« Incentivizing Compliance with Algorithmic Instruments
October 27, 2022, 3:30 PM - 4:10 PM
Location:
Rutgers University Inn and Conference Center
Rutgers University
178 Ryders Lane
New Brunswick, NJ
Vasilis Syrgkanis, Stanford University
Randomized experiments can be susceptible to selection bias due to potential non-compliance by the participants. While much of the existing work has studied compliance as a static behavior, we propose a game-theoretic model to study compliance as dynamic behavior that may change over time. In rounds, a social planner interacts with a sequence of heterogeneous agents who arrive with their unobserved private type that determines both their prior preferences across the actions (e.g., control and treatment) and their baseline rewards without taking any treatment. The planner provides each agent with a randomized recommendation that may alter their beliefs and their action selection. We develop a novel recommendation mechanism that views the planner's recommendation as a form of instrumental variable (IV) that only affects an agents' action selection, but not the observed rewards. We construct such IVs by carefully mapping the history -- the interactions between the planner and the previous agents -- to a random recommendation. Even though the initial agents may be completely non-compliant, our mechanism can incentivize compliance over time, thereby enabling the estimation of the treatment effect of each treatment, and minimizing the cumulative regret of the planner whose goal is to identify the optimal treatment.
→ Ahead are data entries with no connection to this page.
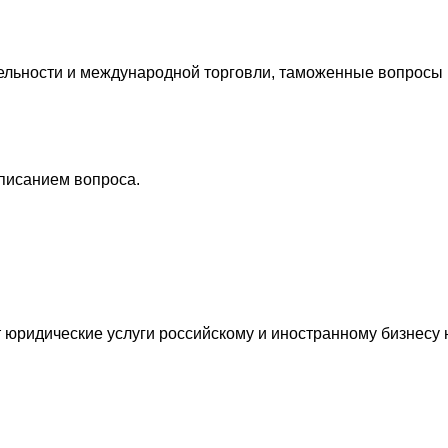
льности и международной торговли, таможенные вопросы
описанием вопроса.
ридические услуги российскому и иностранному бизнесу н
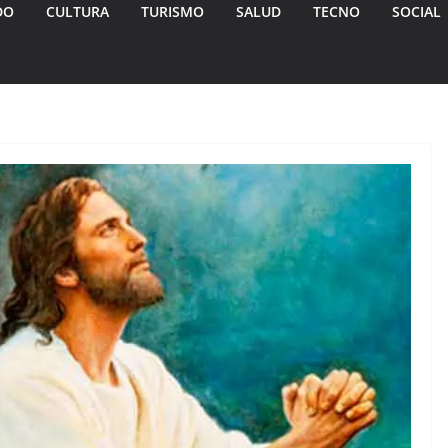
DO
CULTURA
TURISMO
SALUD
TECNO
SOCIAL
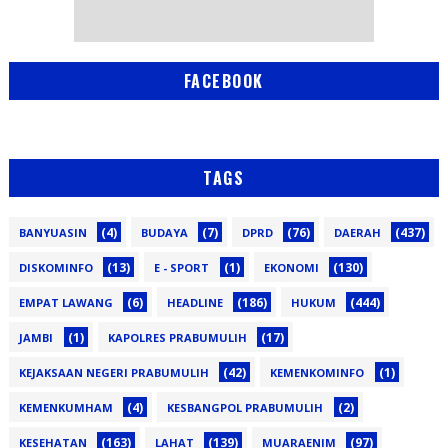
FACEBOOK
TAGS
(4)
(7)
(76)
(437)
BANYUASIN
BUDAYA
DPRD
DAERAH
(13)
(1)
(130)
DISKOMINFO
E - SPORT
EKONOMI
(6)
(186)
(444)
EMPAT LAWANG
HEADLINE
HUKUM
(1)
(17)
JAMBI
KAPOLRES PRABUMULIH
(42)
(1)
KEJAKSAAN NEGERI PRABUMULIH
KEMENKOMINFO
(4)
(2)
KEMENKUMHAM
KESBANGPOL PRABUMULIH
(163)
(139)
(97)
KESEHATAN
LAHAT
MUARAENIM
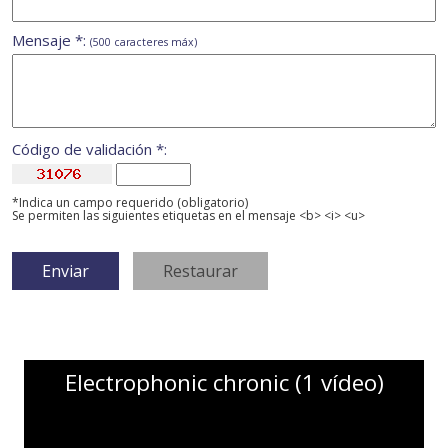
Mensaje *:
(500 caracteres máx)
Código de validación *:
*Indica un campo requerido (obligatorio)
Se permiten las siguientes etiquetas en el mensaje <b> <i> <u>
Electrophonic chronic (1 vídeo)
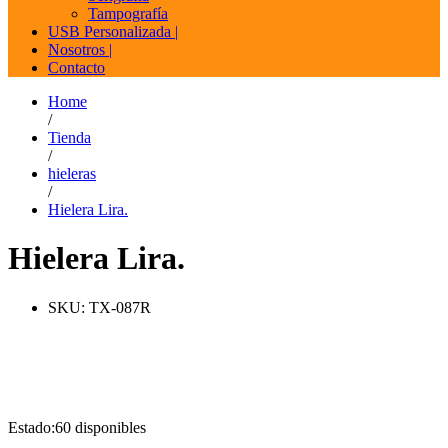
Tampografía
USB Personalizada |
Nosotros |
Contacto
Home
/
Tienda
/
hieleras
/
Hielera Lira.
Hielera Lira.
SKU:
TX-087R
Estado:
60 disponibles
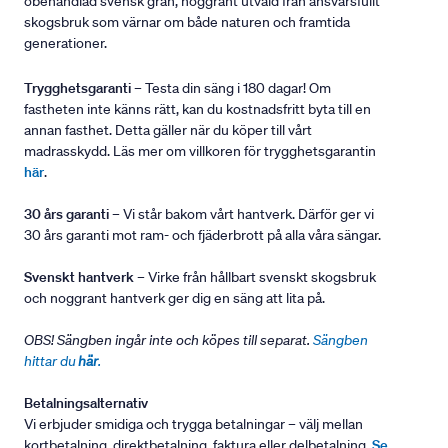
obehandlad svensk gran, noggrant utvald från ansvarsfullt
skogsbruk som värnar om både naturen och framtida
generationer.
Trygghetsgaranti
– Testa din säng i 180 dagar! Om
fastheten inte känns rätt, kan du kostnadsfritt byta till en
annan fasthet. Detta gäller när du köper till vårt
madrasskydd. Läs mer om villkoren för trygghetsgarantin
här
.
30 års garanti
– Vi står bakom vårt hantverk. Därför ger vi
30 års garanti mot ram- och fjäderbrott på alla våra sängar.
Svenskt hantverk
– Virke från hållbart svenskt skogsbruk
och noggrant hantverk ger dig en säng att lita på.
OBS! Sängben ingår inte och köpes till separat.
Sängben
hittar du
här
.
Betalningsalternativ
Vi erbjuder smidiga och trygga betalningar – välj mellan
kortbetalning, direktbetalning, faktura eller delbetalning.
Se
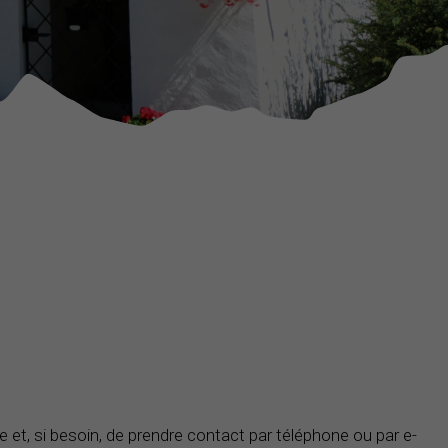
e et, si besoin, de prendre contact par téléphone ou par e-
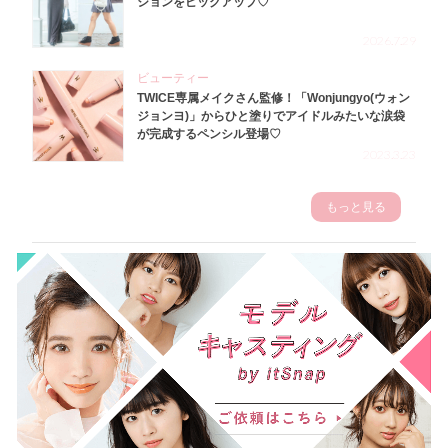
ションをピックアップ♡
2026.7.29
ビューティー
TWICE専属メイクさん監修！「Wonjungyo(ウォン
ジョンヨ)」からひと塗りでアイドルみたいな涙袋
が完成するペンシル登場♡
2023.3.23
もっと見る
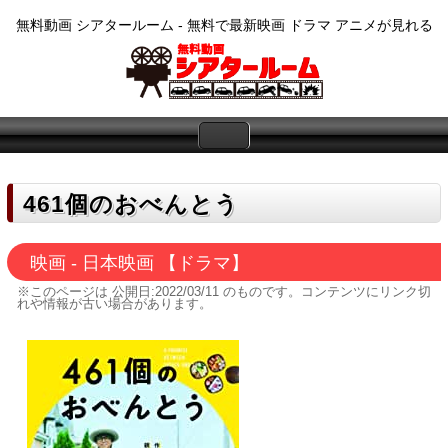
無料動画 シアタールーム - 無料で最新映画 ドラマ アニメが見れる
461個のおべんとう
映画 - 日本映画 【ドラマ】
※このページは
公開日:2022/03/11
のものです。コンテンツにリンク切
れや情報が古い場合があります。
Speaker Bio: Vasilis Syrgkanis is an Assistant Professor in the Management Science and Engineering Department, at Stanford University. Until August 2022, he was a Principal Researcher at Microsoft Research, New England, where he also co-led the project on Automated Learning and Intelligence for Causation and Economics (ALICE) and was a member of the EconCS and StatsML groups. Syrgkanis's research lies at the intersection of machine learning, economics/econometrics and theoretical computer science. He received his Ph.D. in Computer Science from Cornell University ans was advised by Eva Tardos. He then spent two years as a postdoc researcher at Microsoft Research, NYC, as part of the Algorithmic Economics and the Machine Learning groups. He obtained his diploma in EECS at the National Technical University of Athens, Greece.